In jail, Wolf was assigned to a small private cell.  Most of his cell was taken up by a wooden bench that served as his bed.  But he wasn’t allowed to lay down on the bench until 10 pm.  During the day he was only allowed to sit on the bench, and he had to sit in the middle of it, where the guards could see him through the peephole in the cell’s door.  Wolf found sitting there mind-numbing, so he took to walking the floor space in his cell.  Two paces front, three to the side.  That was all the space he had, two paces to the front and three to the side.

You might think that over a year and a half of pacing day after day like that might make a man go crazy.  But Krötke wrote about how, in pacing through that small space day after day, God showed his infinite and steadfast love to him.  Instead of going crazy, Wolf went “faith-y”!  He wrote about how his captors designed imprisonment to break him down.  But God used that time to build him up.

Wolf spent his days pacing and reciting things he had memorized, like poetry, hymns, the writings of Luther, and scripture.  He realized that, “my way in front of the wooden bench slowly because the way into a future that the guard behind the peephole and the people who interrogated me didn’t have.”  In other words, the guards had the ability to move about freely.  They had physical freedom. But they did not have spiritual freedom.

But miraculously, spiritual freedom is what time of imprisonment gave to Wolf Krötke.  Despite the limit of two paces to the front and three to the side, in pacing and reciting all the inspirational text he could remember, God broadened his soul.  In that tiny little cell, Krötke felt the infinity of God’s world open up to him in a way that he would have never discovered if it weren’t for such great hardship.  What a powerful story.

Eventually, Krötke was released from prison and regained his physical freedom.  Years later, the wall between Eastern Germany and the west was removed, and intellectual freedom was restored.  Krötke went on to earn a PhD in theology and teach at a seminary in Berlin.  According to Facebook, he is now 80 years old and retired.  He has written over a dozen books, all in German so I have a good excuse for not reading any of them.  From what I can tell, he went on to have a productive and faith-filled life that influenced many people for good.
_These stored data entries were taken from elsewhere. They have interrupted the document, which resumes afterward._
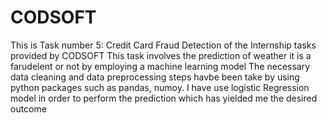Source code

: # CODSOFT
This is Task number 5: Credit Card Fraud Detection of the Internship tasks provided by CODSOFT
This task involves the prediction of weather it is a farudelent or not by employing a machine learning model
The necessary data cleaning and data preprocessing steps havbe been take by using python packages such as pandas, numoy.
I have use logistic Regression model in order to perform the prediction which has yielded me the desired outcome
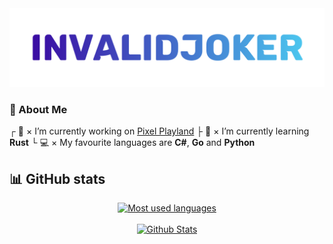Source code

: <img src="banner.png">

### 👋 About Me

┌ 🔭 × I’m currently working on [Pixel Playland](https://discord.gg/FKWNMS3KrP)
├ 🌱 × I’m currently learning **Rust**
└ 💻 × My favourite languages are **C#**, **Go** and **Python**

## 📊 GitHub stats

<div align="center">
    <a href="https://github.com/Miko0187?tab=repositories">
        <img src="https://github-readme-stats.vercel.app/api/top-langs/?username=InvalidJokerDE&layout=compact&theme=tokyonight&count_private=true" alt="Most used languages" title="Most used languages"/>
    </a>
    </br>
    </br>
    <a href="https://github.com/Miko0187">
        <img src="https://github-readme-stats.vercel.app/api?username=InvalidJokerDE&theme=tokyonight&count_private=true" alt="Github Stats" title="Github Stats">
    </a>
</div>
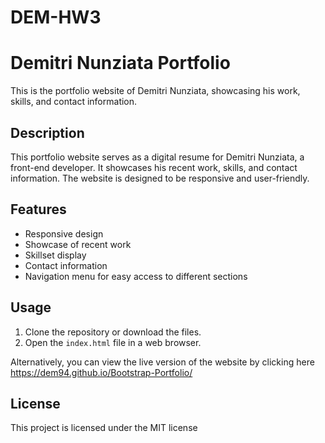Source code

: # DEM-HW3

# Demitri Nunziata Portfolio

This is the portfolio website of Demitri Nunziata, showcasing his work, skills, and contact information.

## Description

This portfolio website serves as a digital resume for Demitri Nunziata, a front-end developer. It showcases his recent work, skills, and contact information. The website is designed to be responsive and user-friendly.

## Features

- Responsive design
- Showcase of recent work
- Skillset display
- Contact information
- Navigation menu for easy access to different sections

## Usage

1. Clone the repository or download the files.
2. Open the `index.html` file in a web browser.

Alternatively, you can view the live version of the website by clicking here https://dem94.github.io/Bootstrap-Portfolio/

## License

This project is licensed under the MIT license
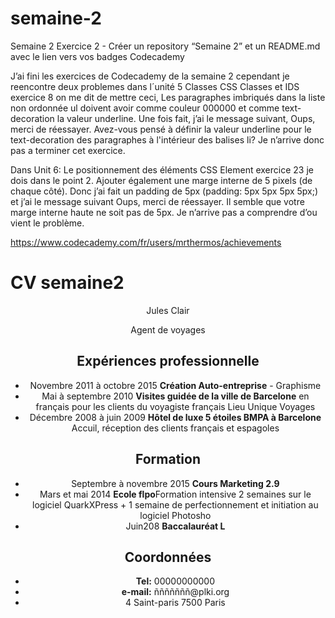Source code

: # semaine-2
Semaine 2 Exercice 2 - Créer un repository “Semaine 2” et un README.md avec le lien vers vos badges Codecademy 

J’ai fini les exercices de Codecademy de la semaine 2 cependant je reencontre deux problemes dans l´unité 5 Classes CSS Classes et IDS exercice 8 on me dit de mettre ceci, Les paragraphes imbriqués dans la liste non ordonnée ul doivent avoir comme couleur 000000 et comme text-decoration la valeur underline. Une fois fait, j’ai le message suivant, Oups, merci de réessayer. Avez-vous pensé à définir la valeur underline pour le text-decoration des paragraphes à l'intérieur des balises li? Je n’arrive donc pas a terminer cet exercice.

Dans Unit 6: Le positionnement des éléments CSS Element exercice 23 je dois dans le point 2. Ajouter également une marge interne de 5 pixels (de chaque côté). Donc j’ai fait un padding de 5px (padding: 5px 5px 5px 5px;) et j’ai le message suivant Oups, merci de réessayer. Il semble que votre marge interne haute ne soit pas de 5px.  Je n’arrive pas a comprendre d’ou vient le problème.


https://www.codecademy.com/fr/users/mrthermos/achievements

<!doctype html>
  <html lang="fr">
    <head>
      <meta charset="utf-8">
      <title>CV semaine 2</title>
      <link rel="stylesheet" href="/style.css">
      <script src="/script.js"></script>
    </head>
    <body>
       <h1>CV semaine2</h1>
       <header> Jules Clair<p>Agent de voyages</p><header>
       <main>
            <h2>Expériences professionnelle</h2>
                 <ul>
                   <li>Novembre 2011 à octobre 2015  <strong>Création Auto-entreprise</strong> - Graphisme</li>
                   <li>Mai à septembre 2010 <strong>Visites guidée de la ville de Barcelone</strong> en français pour les clients du voyagiste français Lieu Unique Voyages </li>
                   <li>Décembre 2008 à juin 2009 <strong>Hôtel de luxe 5 étoiles BMPA à Barcelone</strong> Accuil, réception des clients français et espagoles </li>
                 </ul>
            <h2>Formation</h2>
                 <ul>
                   <li>Septembre à novembre 2015 <strong>Cours Marketing 2.9</strong></li>
                   <li>Mars et mai 2014 <strong> Ecole flpo</strong>Formation intensive 2 semaines sur le logiciel QuarkXPress + 1 semaine de perfectionnement et initiation au logiciel Photosho </li>
                   <li>Juin208 <strong> Baccalauréat L</strong></li>
                 </ul>
       </main>
       <footer> 
             <h2>Coordonnées</h2>
                   <ul>
                   <li><strong>Tel:</strong> 00000000000</li>
                   <li><strong>e-mail:</strong> ñññññññ@plki.org</li>
                   <li>4 Saint-paris 7500 Paris</li>
                 </ul>
       </footer>
    </body>
  </html>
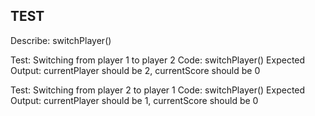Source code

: ## TEST 
Describe: switchPlayer()

Test: Switching from player 1 to player 2
Code: switchPlayer()
Expected Output: currentPlayer should be 2, currentScore should be 0 

Test: Switching from player 2 to player 1
Code: switchPlayer()
Expected Output: currentPlayer should be 1, currentScore should be 0

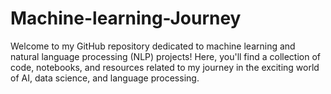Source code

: # Machine-learning-Journey
Welcome to my GitHub repository dedicated to machine learning and natural language processing (NLP) projects! Here, you'll find a collection of code, notebooks, and resources related to my journey in the exciting world of AI, data science, and language processing.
Thankfully, not many of us will ever have a jail experience like Paul and Silas, or Wolf Krötke.  But a lot of us will go through times when we feel trapped by life’s circumstances.  Stuck in an unhappy marriage, or job, or neighborhood.  Confined by a body that will no longer do the things we want it to do.  Chained to past hurts and painful memories.  Limited by our past mistakes and current responsibilities.  Stuck in place that barely gives us enough room to breathe, let alone move about.  Almost every Christian will at some point experience a “dark night of the soul”, a time of crisis and confusion.  Thankfully, these experiences don’t last forever.  But instead of just being glad when they’re over, people like Paul and Silas and Wolf Krötke give us a model worth investigating further.  What will we do while we feel stuck?  What will we do in times of distress?  Will we curse God for bringing hardship upon us?  Or will we use challenging situations as a time of blessing, a chance to develop our faith so we can live in spiritual freedom?

This summer many people have commented on how loud the cicadas are around the church building.  Cicadas lie dormant underground, and every so many years, emerge to live in trees and make a lot of noise!  People have also noticed a lot of butterflies for some reason around the church this summer, too.  Both cicadas and butterflies experience a time of being in jail—being trapped underground or in a cocoon.  When they emerge, they each in their own way spend their energy praising their creator.  The cicadas sing out loud and strong.  The butterflies are quietly embodying joy and freedom.  The dark time prepared them to zestfully live in the light.  And as amazing as that is, we know that God has even bigger plans for us in terms of honoring our Creator.  We can come to know God so well, we can learn to live zestfully and joyfully, even when life feels dark.  May the witness of Paul and Silas inspire us to greater devotion and peace.  Amen.